[[ DATA EXTRACTS, beginning ]]

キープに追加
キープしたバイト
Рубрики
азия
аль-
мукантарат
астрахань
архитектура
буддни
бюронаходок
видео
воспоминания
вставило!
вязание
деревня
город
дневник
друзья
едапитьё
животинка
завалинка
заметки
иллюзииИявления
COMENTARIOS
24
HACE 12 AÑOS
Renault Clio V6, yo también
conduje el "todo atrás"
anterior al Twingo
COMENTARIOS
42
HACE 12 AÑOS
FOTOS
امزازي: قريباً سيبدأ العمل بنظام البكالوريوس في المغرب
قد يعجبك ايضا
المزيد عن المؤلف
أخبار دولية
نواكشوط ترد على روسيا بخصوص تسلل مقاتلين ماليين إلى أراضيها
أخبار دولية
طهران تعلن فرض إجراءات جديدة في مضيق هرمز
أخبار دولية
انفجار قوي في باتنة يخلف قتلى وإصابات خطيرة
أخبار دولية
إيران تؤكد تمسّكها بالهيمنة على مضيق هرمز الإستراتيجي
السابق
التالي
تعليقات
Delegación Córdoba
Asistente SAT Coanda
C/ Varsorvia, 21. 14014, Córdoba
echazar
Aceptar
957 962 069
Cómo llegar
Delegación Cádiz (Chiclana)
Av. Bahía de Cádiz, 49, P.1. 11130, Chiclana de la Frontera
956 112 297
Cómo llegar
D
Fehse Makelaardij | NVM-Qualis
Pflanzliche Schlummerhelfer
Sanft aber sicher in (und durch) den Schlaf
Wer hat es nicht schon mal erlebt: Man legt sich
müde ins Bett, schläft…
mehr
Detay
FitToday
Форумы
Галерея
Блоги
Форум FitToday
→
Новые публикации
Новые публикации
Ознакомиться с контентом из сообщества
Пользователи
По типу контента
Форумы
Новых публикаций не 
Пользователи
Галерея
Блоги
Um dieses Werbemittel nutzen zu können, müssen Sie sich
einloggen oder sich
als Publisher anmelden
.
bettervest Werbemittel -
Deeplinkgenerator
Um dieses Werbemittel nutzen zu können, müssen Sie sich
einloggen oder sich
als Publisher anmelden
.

[[ DATA EXTRACTS, end ]]

> [WORK TO BE COMPLETED]: Each record has to be given again exactly as written.

> [TASK RESULT]:
キープに追加
キープしたバイト
Рубрики
азия
аль-
мукантарат
астрахань
архитектура
буддни
бюронаходок
видео
воспоминания
вставило!
вязание
деревня
город
дневник
друзья
едапитьё
животинка
завалинка
заметки
иллюзииИявления
COMENTARIOS
24
HACE 12 AÑOS
Renault Clio V6, yo también
conduje el "todo atrás"
anterior al Twingo
COMENTARIOS
42
HACE 12 AÑOS
FOTOS
امزازي: قريباً سيبدأ العمل بنظام البكالوريوس في المغرب
قد يعجبك ايضا
المزيد عن المؤلف
أخبار دولية
نواكشوط ترد على روسيا بخصوص تسلل مقاتلين ماليين إلى أراضيها
أخبار دولية
طهران تعلن فرض إجراءات جديدة في مضيق هرمز
أخبار دولية
انفجار قوي في باتنة يخلف قتلى وإصابات خطيرة
أخبار دولية
إيران تؤكد تمسّكها بالهيمنة على مضيق هرمز الإستراتيجي
السابق
التالي
تعليقات
Delegación Córdoba
Asistente SAT Coanda
C/ Varsorvia, 21. 14014, Córdoba
echazar
Aceptar
957 962 069
Cómo llegar
Delegación Cádiz (Chiclana)
Av. Bahía de Cádiz, 49, P.1. 11130, Chiclana de la Frontera
956 112 297
Cómo llegar
D
Fehse Makelaardij | NVM-Qualis
Pflanzliche Schlummerhelfer
Sanft aber sicher in (und durch) den Schlaf
Wer hat es nicht schon mal erlebt: Man legt sich
müde ins Bett, schläft…
mehr
Detay
FitToday
Форумы
Галерея
Блоги
Форум FitToday
→
Новые публикации
Новые публикации
Ознакомиться с контентом из сообщества
Пользователи
По типу контента
Форумы
Новых публикаций не 
Пользователи
Галерея
Блоги
Um dieses Werbemittel nutzen zu können, müssen Sie sich
einloggen oder sich
als Publisher anmelden
.
bettervest Werbemittel -
Deeplinkgenerator
Um dieses Werbemittel nutzen zu können, müssen Sie sich
einloggen oder sich
als Publisher anmelden
.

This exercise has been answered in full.